Even more serious, we find that the sin also involves one's relationship with God because the effect of that sin is a measure of spiritual blindness. The hater grows insensitive to or hardened against spiritual truth.

Paul reinforces what John teaches, writing in Hebrews 3:12-13, "Beware brethren, lest there be in any of you an evil heart of unbelief in departing from the living God; but exhort one another daily, while it is called 'Today,' lest any of you be hardened through the deceitfulness of sin." He warns that sin has a deceptive quality. It promises so much even before it actually becomes an act of conduct, but it delivers far short of its promise. Its truly sneaky aspect is its powerful tendency to lure us into further sin, enslaving us and hardening our minds against righteousness. In other words, it shares characteristics with drugs in that it is addictive or enslaving, destroying one's well-being.

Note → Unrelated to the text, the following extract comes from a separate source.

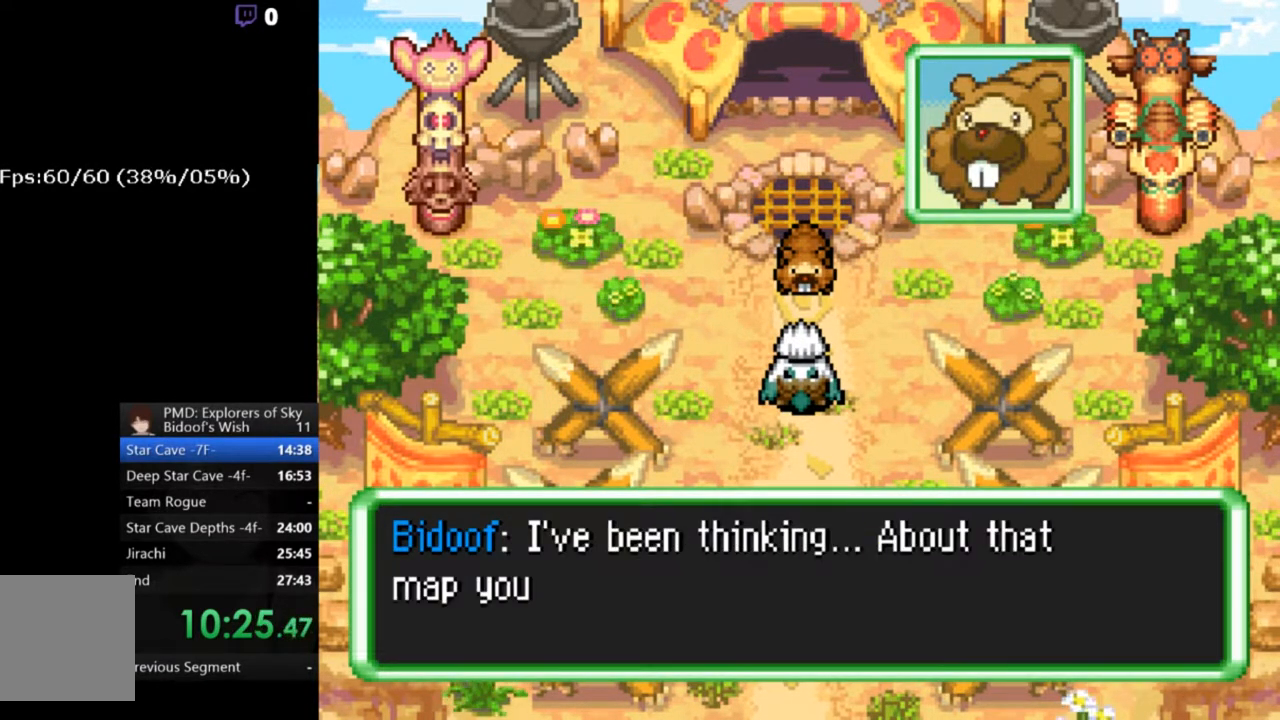
{"buttons": ["A"], "left_stick": "center", "events": []}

Herein lies the cause of the apostle John's concern in I John 2. God is the source of spiritual truth (light), and we are sanctified as His children and to His service by it because we believe it. However, under the sin of hating, communication with God begins to break down, and consequently, the sinner puts himself in peril of falling completely away. Notice in I John 2:13-14, John mentions that the fathers - those in the congregation older in the faith - have known the Father. He appeals to them to exercise their longstanding, mature leadership within the congregation in a right manner.

The word "known" ties John's thoughts directly with Jesus' words in John 17:3. Knowing God, having an intimate relationship with Him, is the key to living a life - called "eternal life" - which will be acceptable for living in the Kingdom of God. Hating a brother actually cuts the sinner off from the Source of the gifts and strengths necessary to live that quality of life. In other words, the sinner is not properly using what God has already given him and is showing disloyalty both to God and to another member of the Family.

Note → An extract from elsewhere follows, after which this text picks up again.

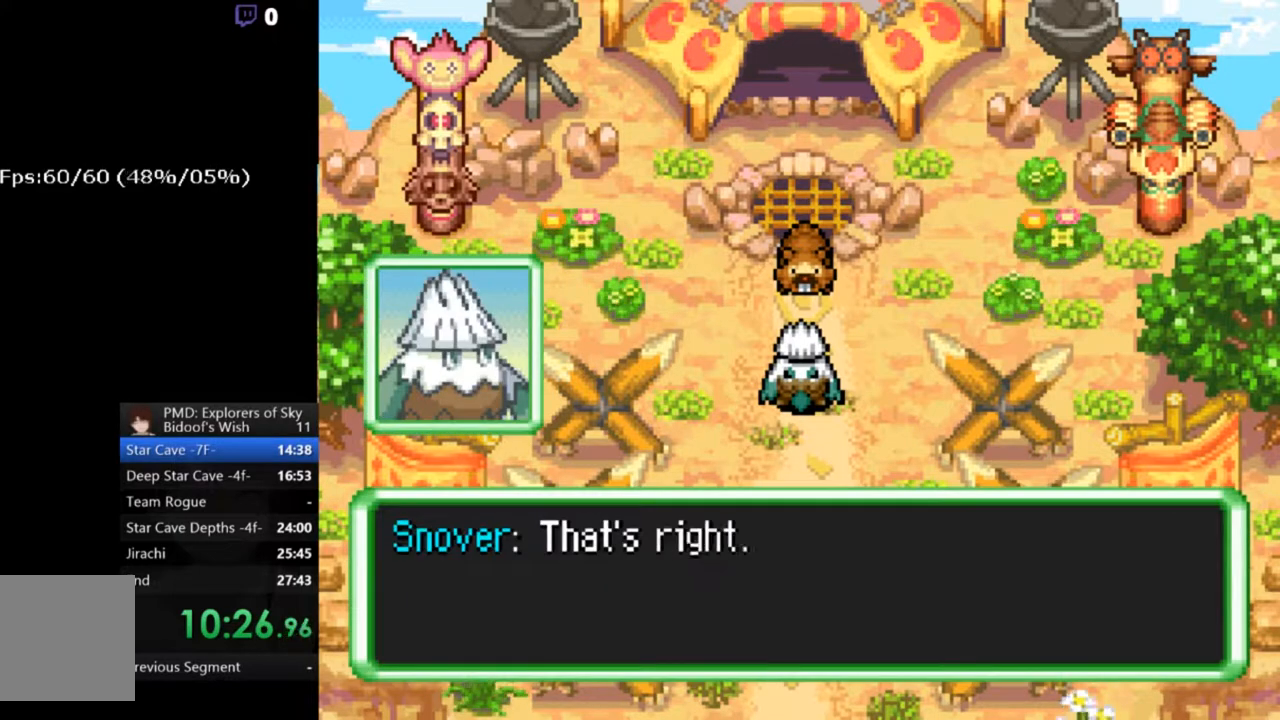
{"buttons": ["A"], "left_stick": "center", "events": []}
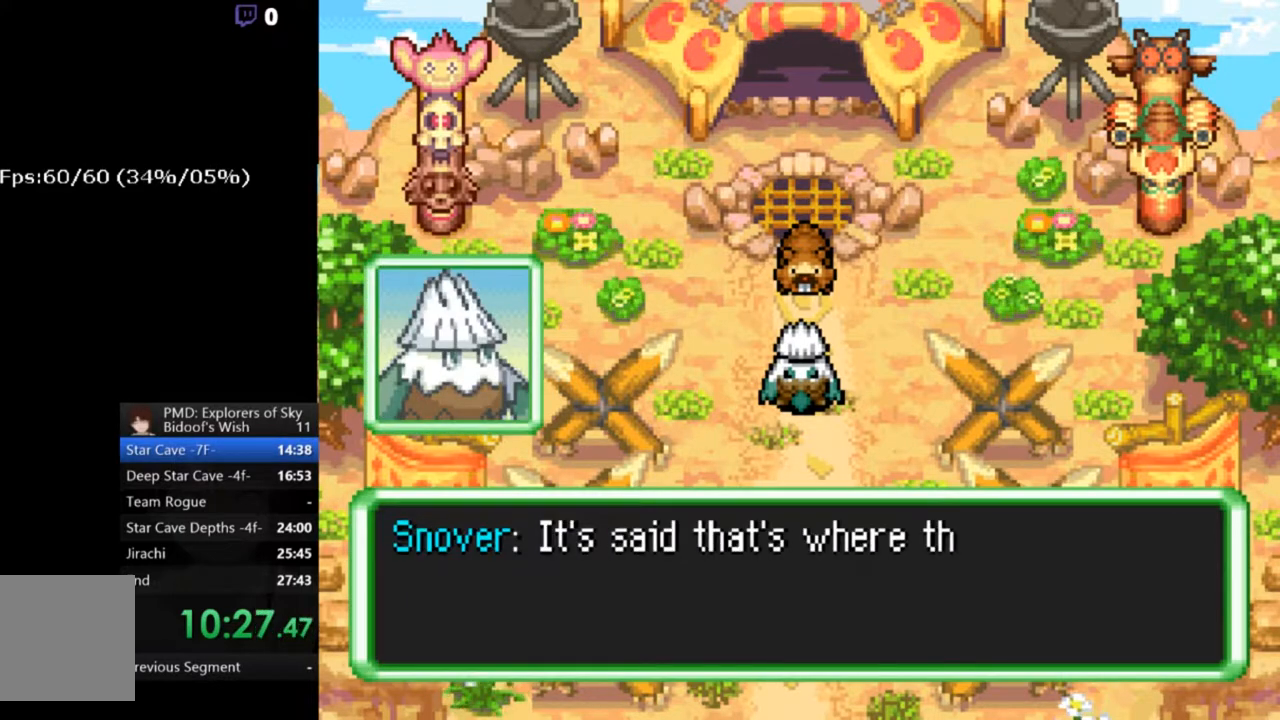
{"buttons": ["A"], "left_stick": "center", "events": []}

Beginning in verse 15, John pens three of the more notable verses in his writings. When considered in context, they should be scary stuff for a Christian. Why does he command us not to love the world? Because the sinner's conduct exhibited in his hatred of his brother reveals the source of communication prompting his sin! John exposes the communication to which the hater is responding.

Under no circumstance would God ever communicate the sin of hatred toward a brother. Besides, James confirms that God tempts no one (James 1:13). John is warning that the person's affections are drawing him away from God and toward the world, and he had better do something about it before he slips completely back into the world.

This also connects to John 1:5. "And the light shines in the darkness, and the darkness did not comprehend it." Darkness symbolizes the spiritual blindness of Satan's unconverted world. In the book of Revelation, this blindness is represented by Babylon the Great. Satan's world simply does not get it, that is, spiritual truth. Because it cannot grasp God's truths, the only spirituality the world can ultimately communicate is inducement to sin, which it does insistently and attractively.

This leads us back to God's illustration regarding Adam, Eve, and Satan. Satan is the god of this world (II Corinthians 4:4), and thus its spiritual leader and governing principle. He persuaded Adam and Eve to sin. So the only way we can come out of the world is to reverse the process that placed us in the world in the first place: to stop sinning. One can phrase it more positively as to yield to God's will rather than Satan's or to God's communication rather than this world's.

We could never leave the world on our own. God must mercifully deliver us by calling us. We do not understand the mechanics of what He actually does in our minds, but in calling us, He miraculously does something to begin leading us to think of matters in relation to God with a clarity of understanding and intensity that we never before experienced. It is almost as if we suddenly understood a foreign language.